Disadvantages of a Corporation
- The process of incorporation requires more time and money than other forms of organization.
- Corporations are monitored by federal, state, and some local agencies and as a result may have more paperwork to comply with regulations
- Incorporating may result in higher overall taxes. Dividends paid to shareholders are not deductible from business income; thus it can be taxed twice.
Subchapter S Corporations
An S corporation (S-corp) is a tax election only; this election enables the shareholder to treat the earnings and proﬁts as distributions and have them pass through directly to their personal tax return. The catch here is that the shareholder, if working for the company, and if there is a proﬁt, must pay him/herself wages, and must meet standards of “reasonable compensation.” This can vary by geographical region, as well as occupation, but the basic rule is to pay yourself what you would have to pay someone to do your job, as long as there is enough proﬁt. If you do not do this, the Internal Revenue Service (IRS) can reclassify all of the earnings and proﬁt as wages and you will be liable for all of the payroll taxes on the total amount.
Limited Liability Company
A limited liability company (LLC) is a hybrid type of legal structure that provides the limited liability features of a corporation and the tax efficiencies and operational ﬂexibility of a partnership. The owners of an LLC are referred to as members. Depending on the state, the members can consist of a single individual (one owner), two or more individuals, corporations, or other LLCs.
Unlike shareholders in a corporation, LLCs are not taxed as a separate business entity. Instead, all proﬁts and losses are passed through the business to each member of the LLC. LLC members report proﬁts and losses on their personal federal tax returns, just like the owners of a partnership would.
Like a corporation, an LLC can also apply for S-corp status. The organization remains a limited liability company from a legal standpoint, but is treated as an S-corp for tax purposes. For more information on the pros and cons of S-corps status for LLCs, visit the SBA’s website.
Advantages of an LLC
- Members are protected from personal liability for business decisions or actions of the LLC.
- This means that if the LLC incurs debt or is sued, members’ personal assets are usually exempt. This is similar to the liability protections afforded to shareholders of a corporation. Keep in mind that limited liability means “limited” liability – members are not necessarily shielded from wrongful acts, including those of their employees.
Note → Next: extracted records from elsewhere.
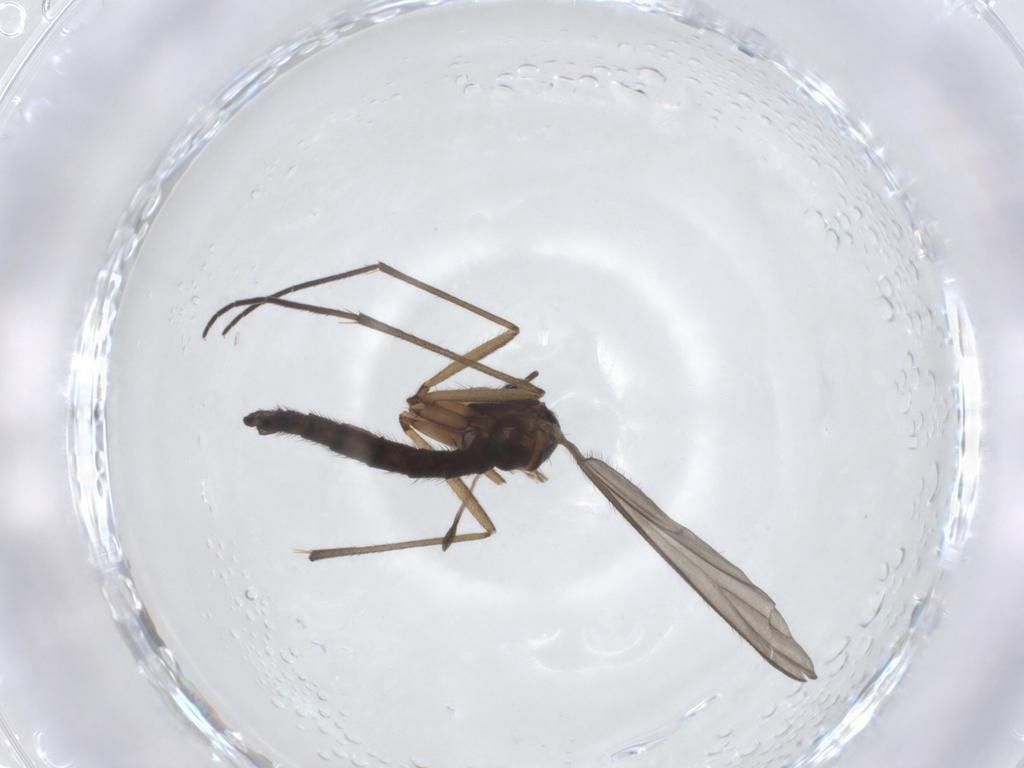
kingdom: Animalia
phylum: Arthropoda
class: Insecta
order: Diptera
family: Sciaridae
- An LLC’s operational ease is one of its greatest advantages. Compared to an S-corp, there is less registration paperwork and there are smaller start-up costs.
- There are fewer restrictions on proﬁt sharing within an LLC, as members distribute proﬁts as they see ﬁt. Members might contribute different proportions of capital and sweat equity.
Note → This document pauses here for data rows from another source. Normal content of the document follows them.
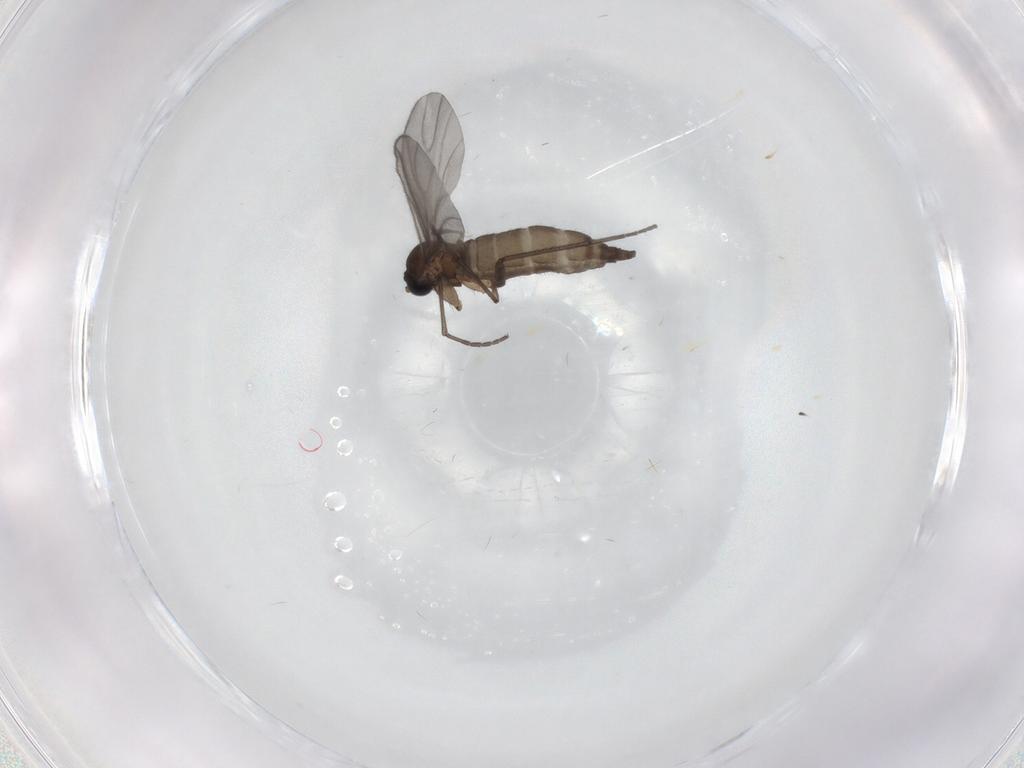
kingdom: Animalia
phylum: Arthropoda
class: Insecta
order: Diptera
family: Sciaridae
- Consequently, it is up to the members themselves to decide who has earned what percentage of the proﬁts or losses.
Disadvantages of an LLC
- In many states, when a member leaves an LLC, the business is dissolved and the members must fulﬁll all remaining legal and business obligations to close the business. The remaining members can decide if they want to start a new LLC or part ways. Provisions, however, can be included in operating agreements to prolong the life of the LLC if a member decides to leave the business.
- Members of an LLC are considered self-employed and must pay the self-employment tax.